[Records from a collection]
+++++

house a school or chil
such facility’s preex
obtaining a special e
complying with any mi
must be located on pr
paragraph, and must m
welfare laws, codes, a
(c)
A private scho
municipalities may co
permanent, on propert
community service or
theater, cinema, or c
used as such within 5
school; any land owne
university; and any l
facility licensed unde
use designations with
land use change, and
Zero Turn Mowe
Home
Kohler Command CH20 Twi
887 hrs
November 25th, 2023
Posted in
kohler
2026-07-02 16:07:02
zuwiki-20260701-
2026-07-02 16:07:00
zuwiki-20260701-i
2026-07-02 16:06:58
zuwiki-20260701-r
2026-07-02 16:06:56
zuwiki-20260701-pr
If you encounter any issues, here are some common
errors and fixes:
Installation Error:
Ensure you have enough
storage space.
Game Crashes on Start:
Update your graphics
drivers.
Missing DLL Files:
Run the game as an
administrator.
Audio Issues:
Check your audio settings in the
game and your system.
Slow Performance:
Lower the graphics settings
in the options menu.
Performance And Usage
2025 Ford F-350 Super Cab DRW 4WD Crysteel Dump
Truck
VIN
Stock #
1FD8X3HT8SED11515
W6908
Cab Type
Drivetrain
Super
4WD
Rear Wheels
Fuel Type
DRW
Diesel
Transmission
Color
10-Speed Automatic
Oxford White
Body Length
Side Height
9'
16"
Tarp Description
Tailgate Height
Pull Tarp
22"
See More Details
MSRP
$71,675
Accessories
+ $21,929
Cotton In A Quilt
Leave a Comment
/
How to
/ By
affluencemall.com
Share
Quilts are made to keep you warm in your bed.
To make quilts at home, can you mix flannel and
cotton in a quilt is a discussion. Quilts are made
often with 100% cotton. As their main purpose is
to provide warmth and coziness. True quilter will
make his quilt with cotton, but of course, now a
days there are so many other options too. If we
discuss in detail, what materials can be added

+++++

» **TASK INSTRUCTIONS**: Some lines in the data above hold the string "graphics". Find and copy each of them.

» **RESPONSE TO THE TASK**:
Update your graphics
Lower the graphics settings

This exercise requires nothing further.